The dish is as easy of falling off a log and unlike most of the other methods for cooking lamb chops doesn't fill your kitchen with acrid fatty cooking fumes, everything is cooked in the oven so its an easy week day meal.
Whilst any North West England based readers will be able to get hold of Fatjax chutney at various outlets in the area, my local farmer doesn't sell to the public, but any good local lamb should work in this dish.
What you need
- Lamb chops - I used Barnsley chops
- Couple of tablespoons of Fatjax sweet onion and chilli chutney
- Selection of peeled and roughly chopped vegetables ( I used golden beetroot, courgette, patty pan, red onion and red pepper)

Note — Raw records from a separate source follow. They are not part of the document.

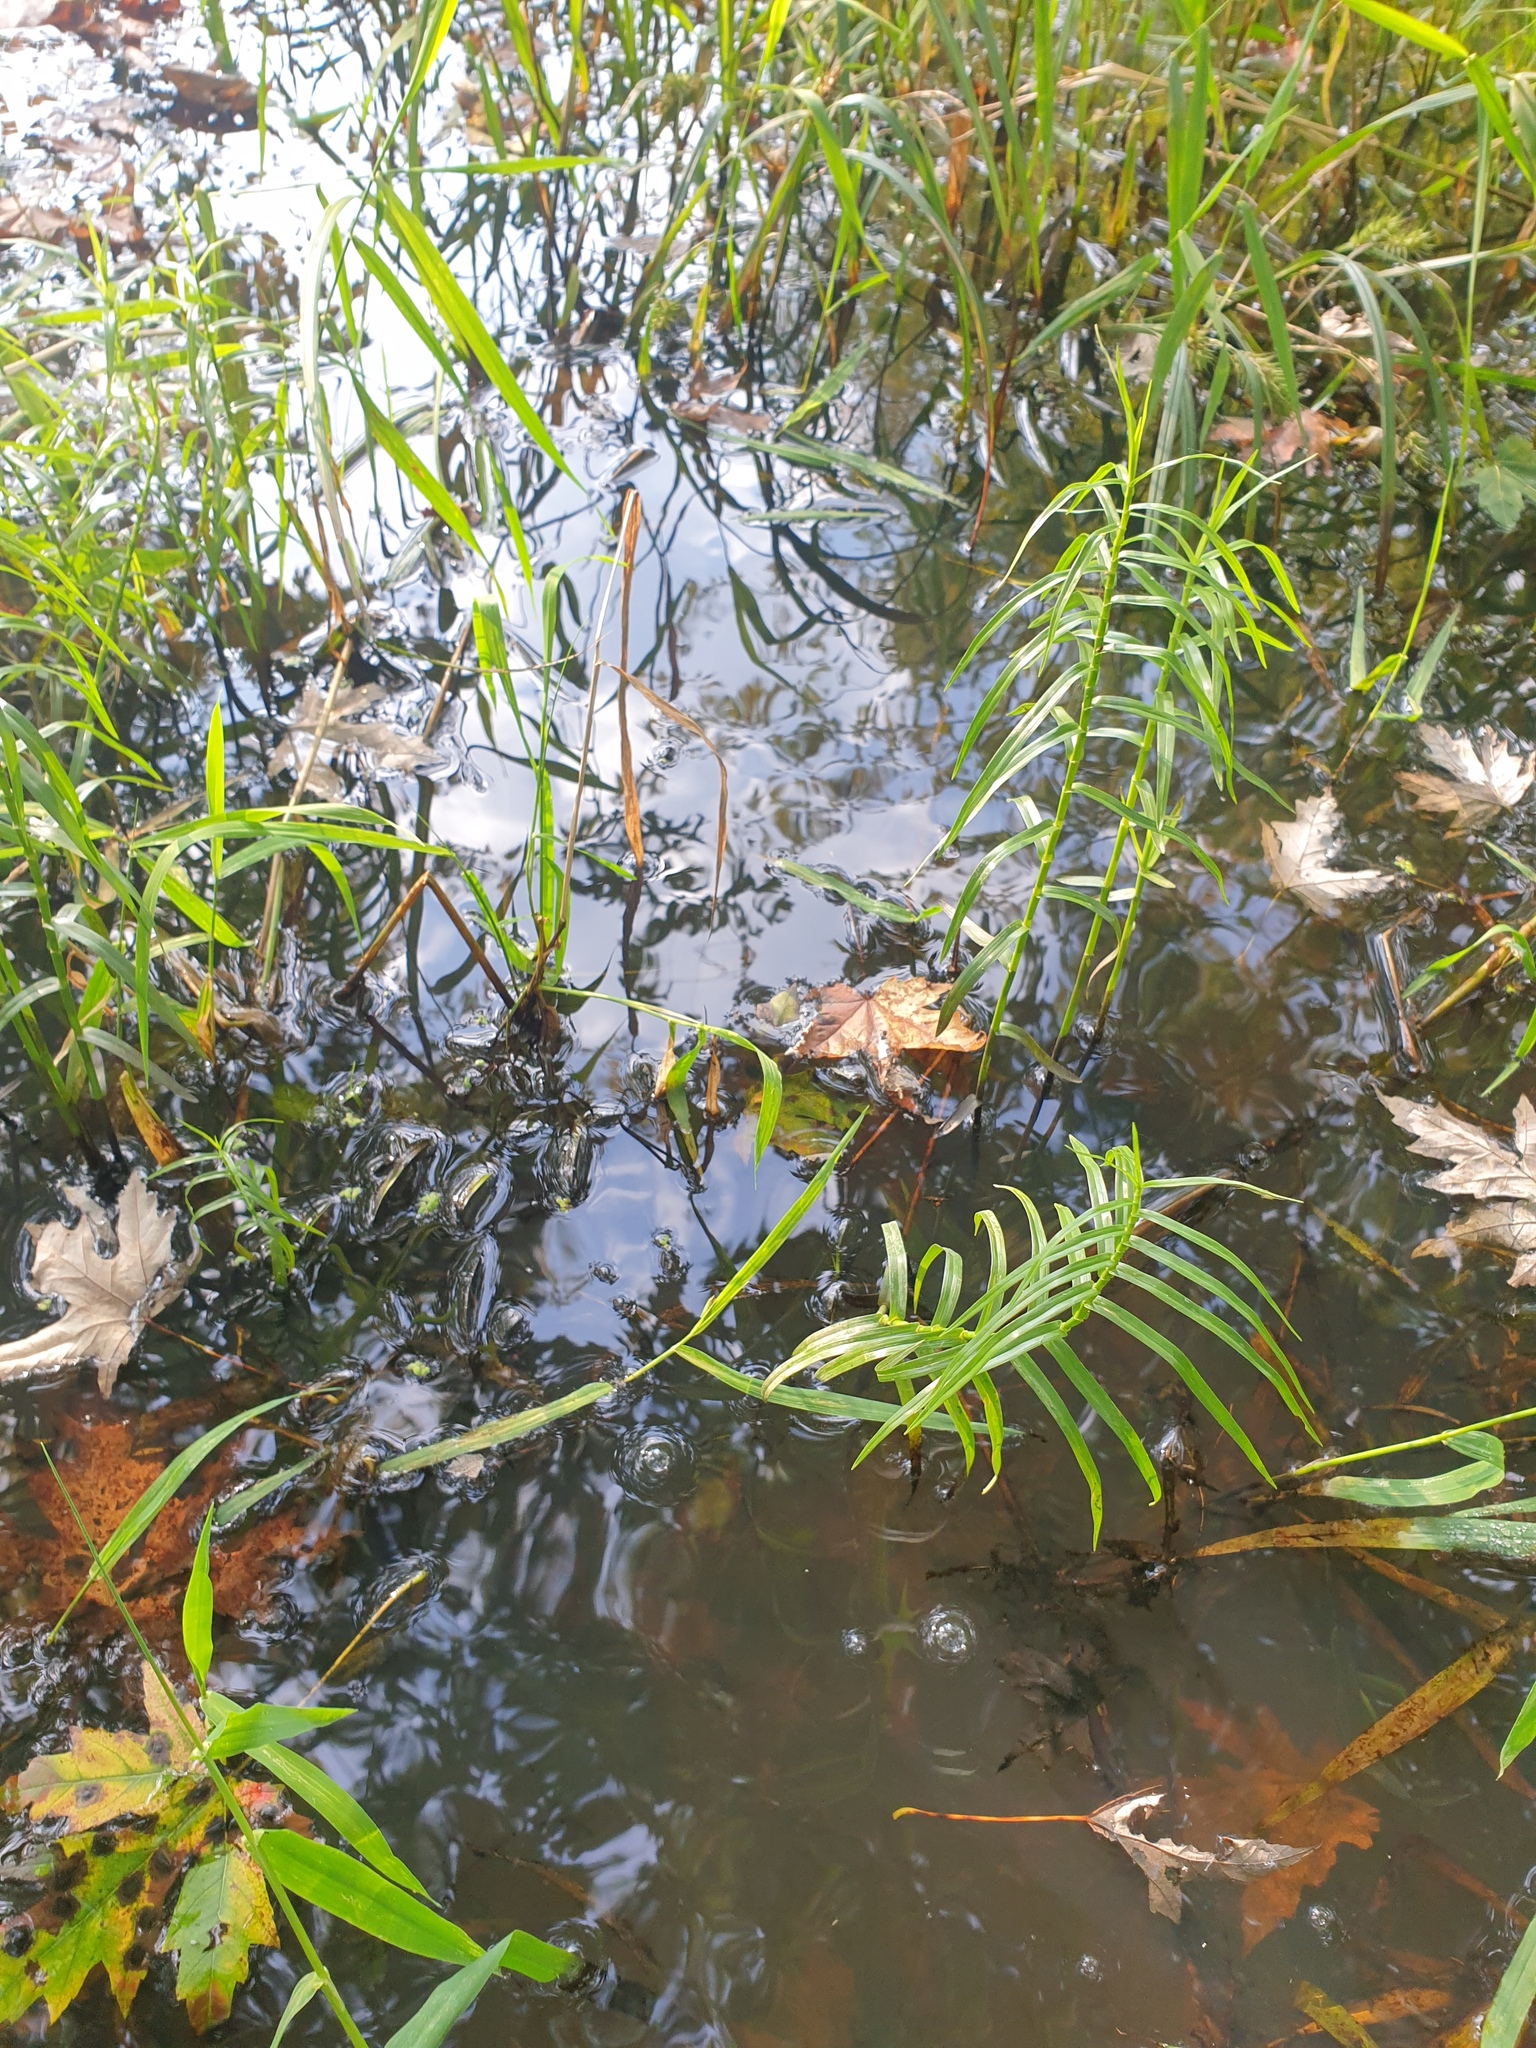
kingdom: Plantae
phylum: Tracheophyta
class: Liliopsida
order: Poales
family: Cyperaceae
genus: Dulichium
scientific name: Dulichium arundinaceum
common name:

- A little olive or rapeseed oil
- Salt and pepper
- Thyme - sprig picked over
What you do
- Pre heat your oven to 180c
- Whilst your heats up rub the chutney and picked thyme into the lamb chops, put to one side
- Prepare your vegetables, toss in a little oil and season with salt and pepper and place in an oven proof dish ( I use my Pampered Chef stoneware dish)
- Place the vegetables in the oven for 10 minutes and then pop in your lamb chops to bake for 35 minutes or so
- When roasted until crispy and the vegetables caramelised serve to your hungry hoards.